Direct renin inhibition exerts an anti-hypertrophic effect associated with improved mitochondrial function in post-infarction heart failure in diabetic rats

Rebecca Parodi-Rullan  1 Giselle Barreto-TorresLouis RuizJosé CasasnovasSabzali Javadov
Affiliations

Direct renin inhibition exerts an anti-hypertrophic effect associated with improved mitochondrial function in post-infarction heart failure in diabetic rats

Rebecca Parodi-Rullan et al. Cell Physiol Biochem. 2012.

Abstract

Background: In addition to hypertension control, direct renin inhibition has been shown to exert direct beneficial effects on the heart in post-infarction cardiac remodeling. This study elucidates the possible contribution of mitochondria to the anti-hypertrophic effects of the direct renin inhibitor aliskiren in post-infarction heart failure complicated with diabetes in rats.
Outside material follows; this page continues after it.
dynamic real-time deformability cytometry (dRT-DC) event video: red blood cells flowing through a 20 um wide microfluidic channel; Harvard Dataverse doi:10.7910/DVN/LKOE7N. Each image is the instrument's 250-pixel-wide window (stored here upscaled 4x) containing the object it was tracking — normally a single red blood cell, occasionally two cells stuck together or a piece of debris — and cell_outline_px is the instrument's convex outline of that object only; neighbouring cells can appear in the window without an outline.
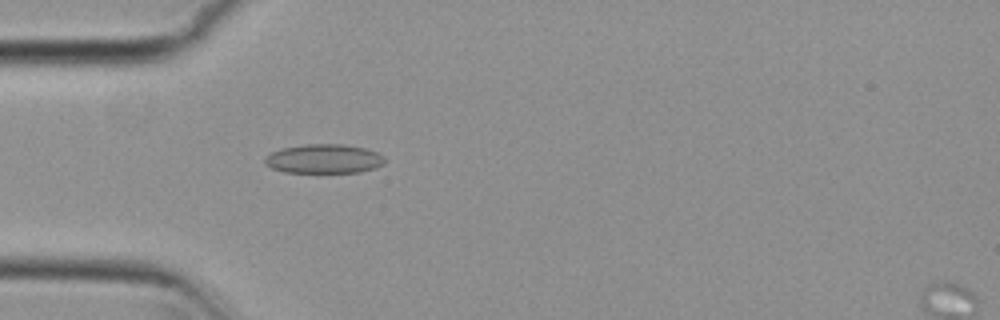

Methods: Diabetes was induced in male Sprague-Dawley rats by a single injection of streptozotocin (IP, 65 mg/kg body weight). After 7 days, the animals were randomly assigned to 4 groups: sham, heart failure, sham+aliskiren, and heart failure+aliskiren. Post-infarction HF was induced by coronary artery ligation for 4 weeks.

Results: showed that heart failure reduced ejection fraction and cardiac output by 41% (P<0.01) and 42% (P<0.05), respectively, compared to sham-operated hearts. Cardiac dysfunction was associated with suppressed state 3 respiration rates and respiratory control index in mitochondria, and increased mitochondrial permeability transition pore (PTP) opening. In addition, heart failure reduced expression of the major mitochondrial sirtuin, SIRT3 and increased acetylation of cyclophilin D, a regulatory component of the PTP. Aliskiren significantly improved cardiac function and abrogated mitochondrial perturbations.

Conclusion: Our results demonstrate that aliskiren attenuates post-infarction remodeling which is associated with its beneficial effects on mitochondria.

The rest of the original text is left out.